AVAILABLE DATA:
----

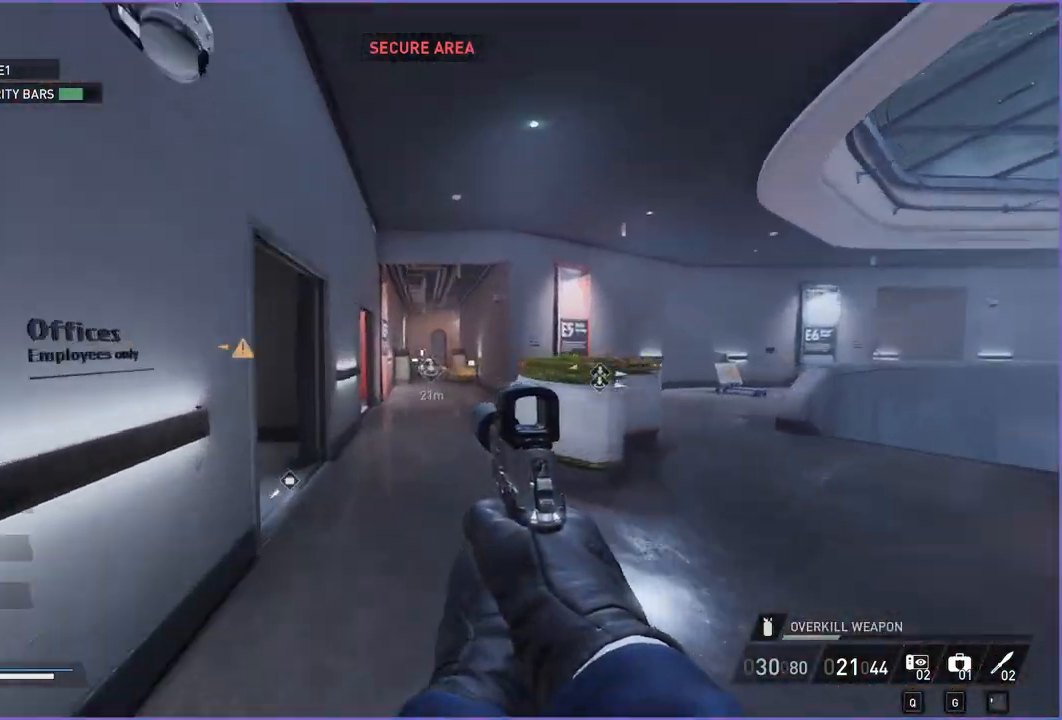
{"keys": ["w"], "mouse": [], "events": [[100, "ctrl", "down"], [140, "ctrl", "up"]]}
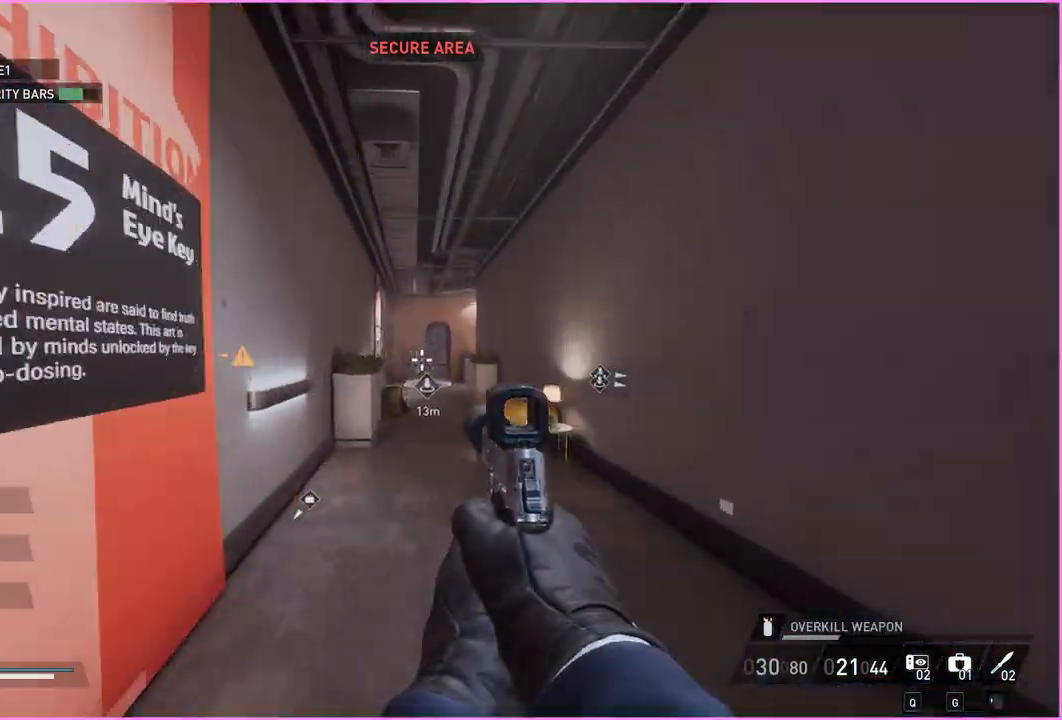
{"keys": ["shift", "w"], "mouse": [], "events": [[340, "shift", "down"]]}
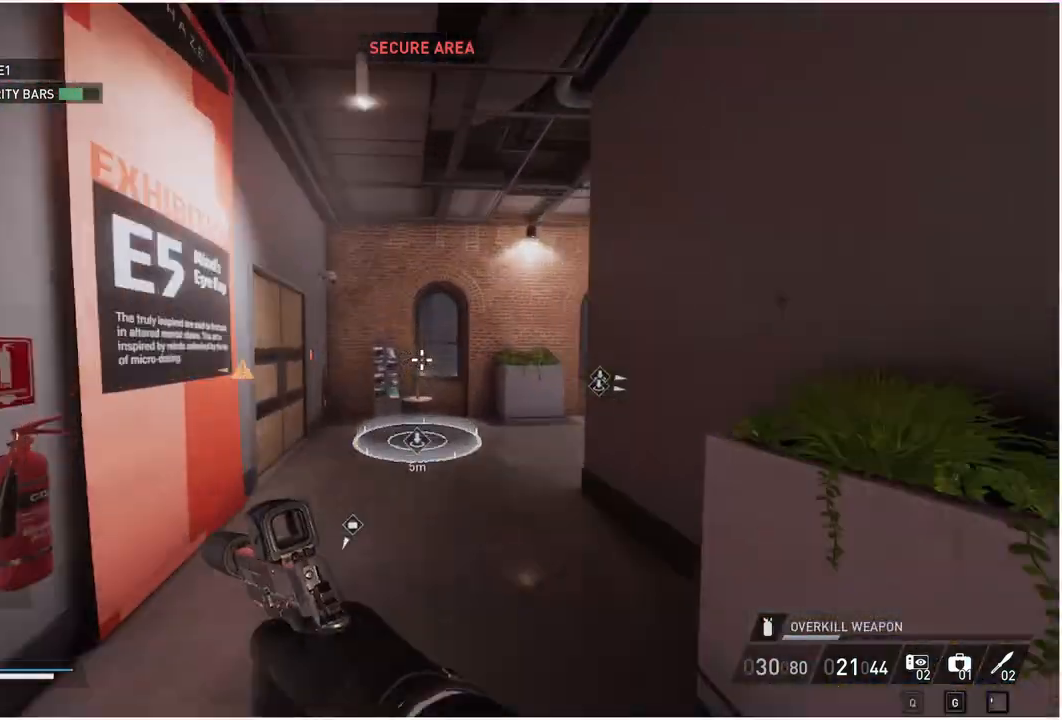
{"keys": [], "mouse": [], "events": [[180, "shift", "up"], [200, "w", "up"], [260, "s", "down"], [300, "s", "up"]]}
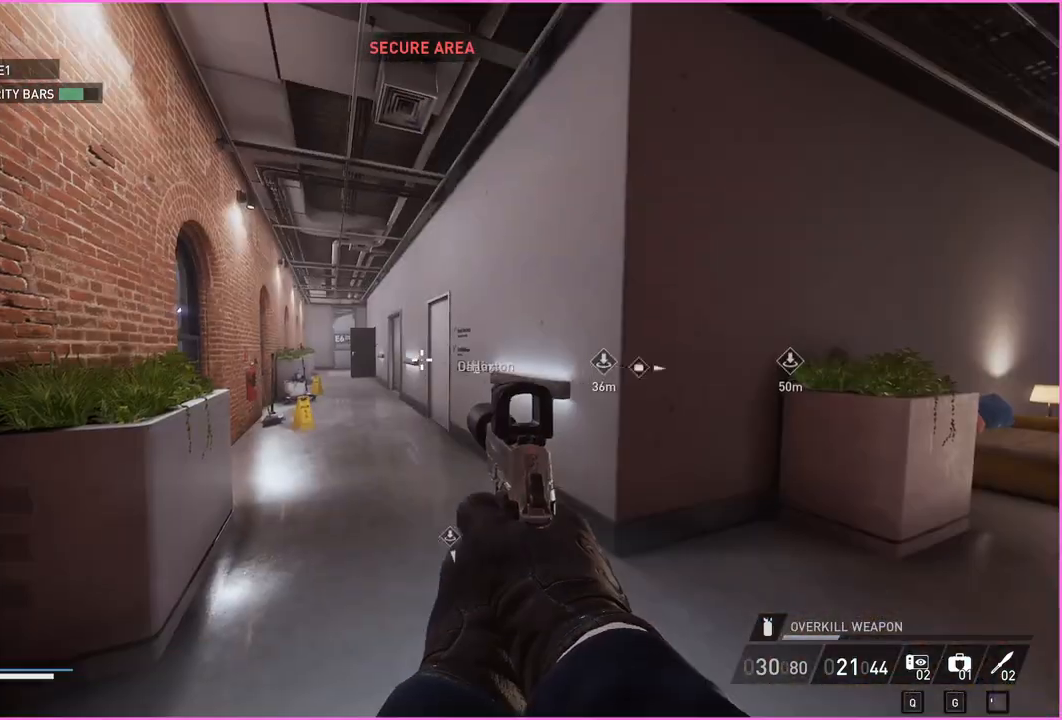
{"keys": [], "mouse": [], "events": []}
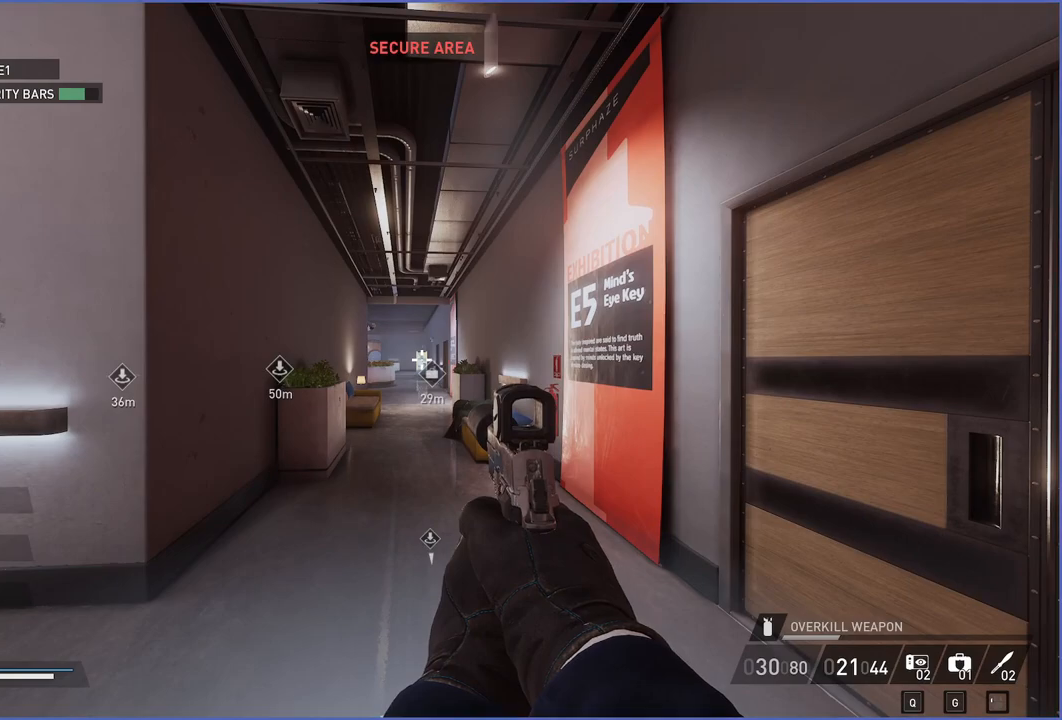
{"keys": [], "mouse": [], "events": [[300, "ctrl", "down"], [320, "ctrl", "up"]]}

----

EXERCISE BRIEF:
Would you please filter the lines above and copy every one that includes "shift"?

REPLY:
{"keys": ["shift", "w"], "mouse": [], "events": [[340, "shift", "down"]]}
{"keys": [], "mouse": [], "events": [[180, "shift", "up"], [200, "w", "up"], [260, "s", "down"], [300, "s", "up"]]}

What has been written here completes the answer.